DHS May Wait 14 Years To Complete Its UAV Fleet
By Stew Magnuson and Ashleigh Fugate
Department of Homeland Security officials said they need 24 unmanned aerial vehicles to patrol the U.S. border, and carry out other domestic missions such as disaster relief.
The problem is that the department has only been receiving funding for about one Predator per year. It has six UAVs now, with numbers seven and eight in the manufacturing and appropriations pipeline. Congress passed a $600 million emergency funding bill for border security, which added two more drones for fiscal year 2010.
Despite Congress’ unexpected largess, that’s a long wait — perhaps as long as 14 years — before Customs and Border Protection’s office of air and marine has all the remotely piloted aircraft it needs.
At “our normal procurement of one system per year, I think you can see how long that would take,” the office’s director, Michael Kostelnik, told the House Homeland Security Committee’s subcommittee on border, maritime and global counterterrorism, prior to the supplemental bill passing.

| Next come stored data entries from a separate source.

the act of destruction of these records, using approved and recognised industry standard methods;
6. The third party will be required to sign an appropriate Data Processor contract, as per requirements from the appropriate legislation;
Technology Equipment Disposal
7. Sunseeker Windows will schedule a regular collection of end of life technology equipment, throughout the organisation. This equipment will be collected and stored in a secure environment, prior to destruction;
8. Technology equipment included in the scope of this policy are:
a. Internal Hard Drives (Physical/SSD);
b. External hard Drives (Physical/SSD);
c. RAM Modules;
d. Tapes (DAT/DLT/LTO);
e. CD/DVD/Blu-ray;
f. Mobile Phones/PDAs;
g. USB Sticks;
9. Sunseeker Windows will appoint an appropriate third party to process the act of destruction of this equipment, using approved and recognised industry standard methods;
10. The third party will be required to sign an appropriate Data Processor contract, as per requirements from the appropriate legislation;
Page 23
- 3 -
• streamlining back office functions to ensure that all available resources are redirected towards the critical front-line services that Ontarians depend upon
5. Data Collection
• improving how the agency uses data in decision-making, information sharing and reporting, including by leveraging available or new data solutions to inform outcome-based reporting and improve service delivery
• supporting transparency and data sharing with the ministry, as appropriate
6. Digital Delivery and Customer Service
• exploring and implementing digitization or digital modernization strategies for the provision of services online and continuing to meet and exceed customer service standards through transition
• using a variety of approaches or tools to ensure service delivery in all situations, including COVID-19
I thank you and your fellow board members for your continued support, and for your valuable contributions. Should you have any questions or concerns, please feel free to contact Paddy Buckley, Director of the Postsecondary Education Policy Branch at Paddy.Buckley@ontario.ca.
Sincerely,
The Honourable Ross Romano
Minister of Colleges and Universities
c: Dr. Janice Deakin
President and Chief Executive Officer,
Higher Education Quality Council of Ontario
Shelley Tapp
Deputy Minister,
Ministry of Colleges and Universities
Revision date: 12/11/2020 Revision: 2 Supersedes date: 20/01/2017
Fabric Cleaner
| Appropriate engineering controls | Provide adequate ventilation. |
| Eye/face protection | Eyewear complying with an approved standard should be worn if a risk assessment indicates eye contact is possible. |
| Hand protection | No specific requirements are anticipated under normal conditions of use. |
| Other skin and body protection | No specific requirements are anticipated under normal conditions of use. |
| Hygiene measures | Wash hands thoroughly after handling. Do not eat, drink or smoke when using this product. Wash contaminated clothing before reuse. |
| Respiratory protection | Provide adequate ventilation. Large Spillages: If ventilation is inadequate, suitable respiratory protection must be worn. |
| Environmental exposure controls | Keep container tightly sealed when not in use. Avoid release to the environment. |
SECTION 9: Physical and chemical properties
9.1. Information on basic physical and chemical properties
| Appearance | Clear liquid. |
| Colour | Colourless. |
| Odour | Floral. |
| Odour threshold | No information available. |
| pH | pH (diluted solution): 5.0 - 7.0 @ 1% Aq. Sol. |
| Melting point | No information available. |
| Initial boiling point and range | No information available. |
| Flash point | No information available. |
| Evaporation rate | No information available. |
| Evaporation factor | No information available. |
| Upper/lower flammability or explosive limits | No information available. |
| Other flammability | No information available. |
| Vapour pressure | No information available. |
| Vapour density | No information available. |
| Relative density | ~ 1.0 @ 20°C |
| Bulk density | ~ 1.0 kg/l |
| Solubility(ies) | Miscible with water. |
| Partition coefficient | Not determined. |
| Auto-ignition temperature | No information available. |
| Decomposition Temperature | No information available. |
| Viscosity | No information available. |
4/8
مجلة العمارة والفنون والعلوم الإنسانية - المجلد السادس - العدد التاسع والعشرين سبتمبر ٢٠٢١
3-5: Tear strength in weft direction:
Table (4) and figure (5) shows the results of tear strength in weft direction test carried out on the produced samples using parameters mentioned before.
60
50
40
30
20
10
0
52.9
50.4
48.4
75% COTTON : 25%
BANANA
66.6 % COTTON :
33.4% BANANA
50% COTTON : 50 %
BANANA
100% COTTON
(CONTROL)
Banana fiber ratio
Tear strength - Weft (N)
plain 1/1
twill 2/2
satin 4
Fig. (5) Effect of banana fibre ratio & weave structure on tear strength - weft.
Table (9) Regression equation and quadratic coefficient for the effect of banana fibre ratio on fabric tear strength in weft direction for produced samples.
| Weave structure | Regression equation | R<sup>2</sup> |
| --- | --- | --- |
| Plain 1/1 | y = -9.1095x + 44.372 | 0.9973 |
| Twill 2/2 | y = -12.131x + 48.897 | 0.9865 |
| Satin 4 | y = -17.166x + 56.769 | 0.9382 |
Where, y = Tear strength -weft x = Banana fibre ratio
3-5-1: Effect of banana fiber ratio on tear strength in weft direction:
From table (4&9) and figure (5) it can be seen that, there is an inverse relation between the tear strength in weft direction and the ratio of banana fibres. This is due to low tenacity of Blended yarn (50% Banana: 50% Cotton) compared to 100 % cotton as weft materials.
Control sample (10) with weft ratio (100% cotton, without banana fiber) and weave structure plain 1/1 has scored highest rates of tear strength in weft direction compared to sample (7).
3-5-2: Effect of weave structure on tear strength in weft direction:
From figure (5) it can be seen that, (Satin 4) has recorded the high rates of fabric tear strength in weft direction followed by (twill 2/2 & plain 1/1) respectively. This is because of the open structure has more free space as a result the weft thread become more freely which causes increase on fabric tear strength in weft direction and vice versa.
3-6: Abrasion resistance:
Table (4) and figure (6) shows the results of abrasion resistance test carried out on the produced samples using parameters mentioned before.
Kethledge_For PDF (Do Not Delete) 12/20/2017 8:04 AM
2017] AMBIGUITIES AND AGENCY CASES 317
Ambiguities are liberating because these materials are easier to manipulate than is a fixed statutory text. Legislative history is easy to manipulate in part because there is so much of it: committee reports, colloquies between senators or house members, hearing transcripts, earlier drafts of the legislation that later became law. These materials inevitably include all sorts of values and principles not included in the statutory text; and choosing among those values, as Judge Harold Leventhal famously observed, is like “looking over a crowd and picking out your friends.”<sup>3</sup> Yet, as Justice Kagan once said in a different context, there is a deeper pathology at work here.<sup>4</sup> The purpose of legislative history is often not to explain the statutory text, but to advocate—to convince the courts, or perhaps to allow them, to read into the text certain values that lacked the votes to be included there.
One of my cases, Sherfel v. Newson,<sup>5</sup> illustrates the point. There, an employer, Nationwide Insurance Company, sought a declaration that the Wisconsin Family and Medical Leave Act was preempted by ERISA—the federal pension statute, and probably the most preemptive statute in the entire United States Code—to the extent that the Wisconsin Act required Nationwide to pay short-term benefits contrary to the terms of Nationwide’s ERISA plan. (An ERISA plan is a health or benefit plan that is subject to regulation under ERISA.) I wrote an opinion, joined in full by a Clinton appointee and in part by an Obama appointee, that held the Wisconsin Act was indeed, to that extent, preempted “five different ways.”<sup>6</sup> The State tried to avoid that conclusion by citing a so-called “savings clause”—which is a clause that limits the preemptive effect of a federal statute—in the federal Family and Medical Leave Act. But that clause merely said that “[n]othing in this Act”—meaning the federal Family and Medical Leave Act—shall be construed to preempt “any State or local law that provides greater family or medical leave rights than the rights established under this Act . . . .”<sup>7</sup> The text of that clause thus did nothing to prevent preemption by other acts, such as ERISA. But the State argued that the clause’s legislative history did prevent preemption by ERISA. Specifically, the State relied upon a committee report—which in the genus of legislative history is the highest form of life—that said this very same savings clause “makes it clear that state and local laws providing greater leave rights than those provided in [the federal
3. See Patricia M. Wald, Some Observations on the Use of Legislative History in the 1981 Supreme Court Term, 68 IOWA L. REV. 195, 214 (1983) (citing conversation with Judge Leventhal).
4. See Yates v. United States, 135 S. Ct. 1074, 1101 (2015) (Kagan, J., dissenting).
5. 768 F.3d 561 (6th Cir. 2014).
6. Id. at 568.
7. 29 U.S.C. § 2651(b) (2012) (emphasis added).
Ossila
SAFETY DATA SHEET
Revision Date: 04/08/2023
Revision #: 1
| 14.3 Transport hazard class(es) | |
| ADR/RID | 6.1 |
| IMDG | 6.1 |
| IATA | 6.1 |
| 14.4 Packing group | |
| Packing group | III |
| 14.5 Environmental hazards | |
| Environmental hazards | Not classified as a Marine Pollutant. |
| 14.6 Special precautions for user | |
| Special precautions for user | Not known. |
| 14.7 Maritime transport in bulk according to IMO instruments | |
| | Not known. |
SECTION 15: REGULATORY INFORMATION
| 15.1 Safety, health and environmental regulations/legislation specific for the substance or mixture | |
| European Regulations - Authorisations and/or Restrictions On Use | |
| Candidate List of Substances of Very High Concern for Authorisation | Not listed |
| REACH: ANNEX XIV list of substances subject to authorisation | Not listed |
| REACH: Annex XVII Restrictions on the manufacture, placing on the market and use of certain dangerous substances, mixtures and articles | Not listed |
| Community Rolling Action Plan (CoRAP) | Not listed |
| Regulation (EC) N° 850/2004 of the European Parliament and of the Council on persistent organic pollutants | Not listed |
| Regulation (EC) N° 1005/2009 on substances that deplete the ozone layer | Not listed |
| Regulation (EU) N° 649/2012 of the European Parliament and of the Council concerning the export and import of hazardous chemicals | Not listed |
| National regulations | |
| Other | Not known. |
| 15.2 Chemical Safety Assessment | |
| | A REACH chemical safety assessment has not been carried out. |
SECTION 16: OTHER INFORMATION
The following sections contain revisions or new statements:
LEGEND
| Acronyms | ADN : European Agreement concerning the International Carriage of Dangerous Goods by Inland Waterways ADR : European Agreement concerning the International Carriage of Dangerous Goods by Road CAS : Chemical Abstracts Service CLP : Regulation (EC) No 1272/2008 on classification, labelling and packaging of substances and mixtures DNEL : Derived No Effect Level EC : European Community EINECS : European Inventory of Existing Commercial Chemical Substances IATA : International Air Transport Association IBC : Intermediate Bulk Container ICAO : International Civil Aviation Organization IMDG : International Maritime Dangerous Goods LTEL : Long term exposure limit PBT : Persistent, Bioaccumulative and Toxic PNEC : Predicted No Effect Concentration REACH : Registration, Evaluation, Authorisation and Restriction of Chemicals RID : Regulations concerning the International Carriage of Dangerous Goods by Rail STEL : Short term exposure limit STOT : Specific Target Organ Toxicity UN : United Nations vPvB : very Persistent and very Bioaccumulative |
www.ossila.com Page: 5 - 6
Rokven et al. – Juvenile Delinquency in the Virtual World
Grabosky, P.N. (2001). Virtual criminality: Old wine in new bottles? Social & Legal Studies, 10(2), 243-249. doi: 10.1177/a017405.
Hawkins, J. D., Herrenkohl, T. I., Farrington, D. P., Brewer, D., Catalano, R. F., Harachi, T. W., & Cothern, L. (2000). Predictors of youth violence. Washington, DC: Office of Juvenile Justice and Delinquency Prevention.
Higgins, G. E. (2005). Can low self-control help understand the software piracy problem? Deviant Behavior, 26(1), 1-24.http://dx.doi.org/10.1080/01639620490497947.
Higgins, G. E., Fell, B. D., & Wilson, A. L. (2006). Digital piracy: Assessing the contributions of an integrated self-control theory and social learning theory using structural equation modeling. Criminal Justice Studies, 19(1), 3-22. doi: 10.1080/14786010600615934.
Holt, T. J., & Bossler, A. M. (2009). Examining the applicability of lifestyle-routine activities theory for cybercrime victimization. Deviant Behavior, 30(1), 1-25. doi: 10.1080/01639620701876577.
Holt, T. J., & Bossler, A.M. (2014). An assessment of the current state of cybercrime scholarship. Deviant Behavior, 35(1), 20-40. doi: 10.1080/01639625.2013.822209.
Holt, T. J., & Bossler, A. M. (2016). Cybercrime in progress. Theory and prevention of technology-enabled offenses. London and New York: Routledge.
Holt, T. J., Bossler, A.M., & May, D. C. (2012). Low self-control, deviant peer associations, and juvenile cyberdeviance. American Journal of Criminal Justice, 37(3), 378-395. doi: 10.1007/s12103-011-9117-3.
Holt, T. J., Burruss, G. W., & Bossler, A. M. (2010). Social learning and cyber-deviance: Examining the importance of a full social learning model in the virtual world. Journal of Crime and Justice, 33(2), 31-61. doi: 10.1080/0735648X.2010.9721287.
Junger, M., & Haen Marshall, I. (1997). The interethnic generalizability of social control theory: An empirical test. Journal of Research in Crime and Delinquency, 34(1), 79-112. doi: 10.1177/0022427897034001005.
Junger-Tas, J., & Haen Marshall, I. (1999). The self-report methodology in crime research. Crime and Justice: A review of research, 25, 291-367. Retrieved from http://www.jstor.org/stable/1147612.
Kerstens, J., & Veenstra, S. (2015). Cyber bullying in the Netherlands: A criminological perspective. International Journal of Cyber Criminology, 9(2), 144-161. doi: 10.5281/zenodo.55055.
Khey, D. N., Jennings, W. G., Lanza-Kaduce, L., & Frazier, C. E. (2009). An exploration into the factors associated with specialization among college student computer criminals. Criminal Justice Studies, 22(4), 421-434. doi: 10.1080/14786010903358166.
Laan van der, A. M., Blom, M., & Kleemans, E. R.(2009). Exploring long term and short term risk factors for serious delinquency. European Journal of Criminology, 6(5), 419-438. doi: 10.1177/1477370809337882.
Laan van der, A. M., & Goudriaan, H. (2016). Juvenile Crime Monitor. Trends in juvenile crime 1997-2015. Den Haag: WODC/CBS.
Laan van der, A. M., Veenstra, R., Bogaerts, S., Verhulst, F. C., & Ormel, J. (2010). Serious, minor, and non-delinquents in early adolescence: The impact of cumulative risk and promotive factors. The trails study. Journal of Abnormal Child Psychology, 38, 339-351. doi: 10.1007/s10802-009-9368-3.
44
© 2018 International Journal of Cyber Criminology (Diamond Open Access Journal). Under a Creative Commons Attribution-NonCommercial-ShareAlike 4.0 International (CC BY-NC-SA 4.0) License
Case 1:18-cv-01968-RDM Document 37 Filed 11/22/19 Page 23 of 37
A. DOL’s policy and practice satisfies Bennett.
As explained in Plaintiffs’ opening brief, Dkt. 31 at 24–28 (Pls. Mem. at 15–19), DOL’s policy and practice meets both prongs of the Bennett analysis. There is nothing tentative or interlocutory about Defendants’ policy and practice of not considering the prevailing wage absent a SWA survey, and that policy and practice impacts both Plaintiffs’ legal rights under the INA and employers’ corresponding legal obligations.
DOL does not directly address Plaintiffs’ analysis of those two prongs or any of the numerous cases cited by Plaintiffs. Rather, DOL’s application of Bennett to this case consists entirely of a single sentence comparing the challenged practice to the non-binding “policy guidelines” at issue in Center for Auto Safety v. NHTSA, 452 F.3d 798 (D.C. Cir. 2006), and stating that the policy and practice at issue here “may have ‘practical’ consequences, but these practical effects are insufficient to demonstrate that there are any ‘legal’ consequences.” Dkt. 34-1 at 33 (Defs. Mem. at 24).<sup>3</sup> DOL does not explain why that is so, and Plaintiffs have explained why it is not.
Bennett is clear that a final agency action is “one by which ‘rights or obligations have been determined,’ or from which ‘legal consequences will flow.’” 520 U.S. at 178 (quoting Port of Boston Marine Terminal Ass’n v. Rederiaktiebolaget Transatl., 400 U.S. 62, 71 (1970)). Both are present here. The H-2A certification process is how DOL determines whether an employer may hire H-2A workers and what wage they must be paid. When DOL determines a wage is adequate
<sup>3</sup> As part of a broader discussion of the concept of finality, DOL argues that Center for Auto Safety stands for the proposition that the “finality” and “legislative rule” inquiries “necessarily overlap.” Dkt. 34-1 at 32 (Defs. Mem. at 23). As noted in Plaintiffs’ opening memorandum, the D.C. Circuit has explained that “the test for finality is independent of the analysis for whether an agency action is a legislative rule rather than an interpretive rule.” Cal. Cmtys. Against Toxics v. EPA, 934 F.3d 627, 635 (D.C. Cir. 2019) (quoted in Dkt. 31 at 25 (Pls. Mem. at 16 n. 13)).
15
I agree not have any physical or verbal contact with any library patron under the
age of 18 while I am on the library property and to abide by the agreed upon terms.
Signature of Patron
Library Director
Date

DHS is thinking beyond the northern and southern border missions for its proposed 24-plane Predator fleet. It would like the ability to send a UAV anywhere in the continental United States within three hours in case of a natural disaster, Kostelnik said.
No other CBP aircraft can provide 20 hours of non-stop coverage, Kostelnik said.
The new maritime variant has already been used in non-law enforcement scenarios. CBP and the Coast Guard wrapped up a joint pilot program to test the Guardian UAV, which is a Predator adapted to operate in the harsh ocean environment. It was used to monitor the BP oil spill this spring, and can also assess damage in the aftermath of floods and hurricanes, Kostelnik said. It carries a broad-area sea-search radar “with impressive long-range detection and tracking capabilities,” he said.
The biggest challenge has been hiring experienced pilots and sensor operators. There is keen competition among Defense Department, industry and DHS to hire qualified operators. Congress authorized the hiring of 24 certified UAV pilots last year. CBP reached its hiring goal, “but only a few brought with them significant … experience,” Kostelnik said.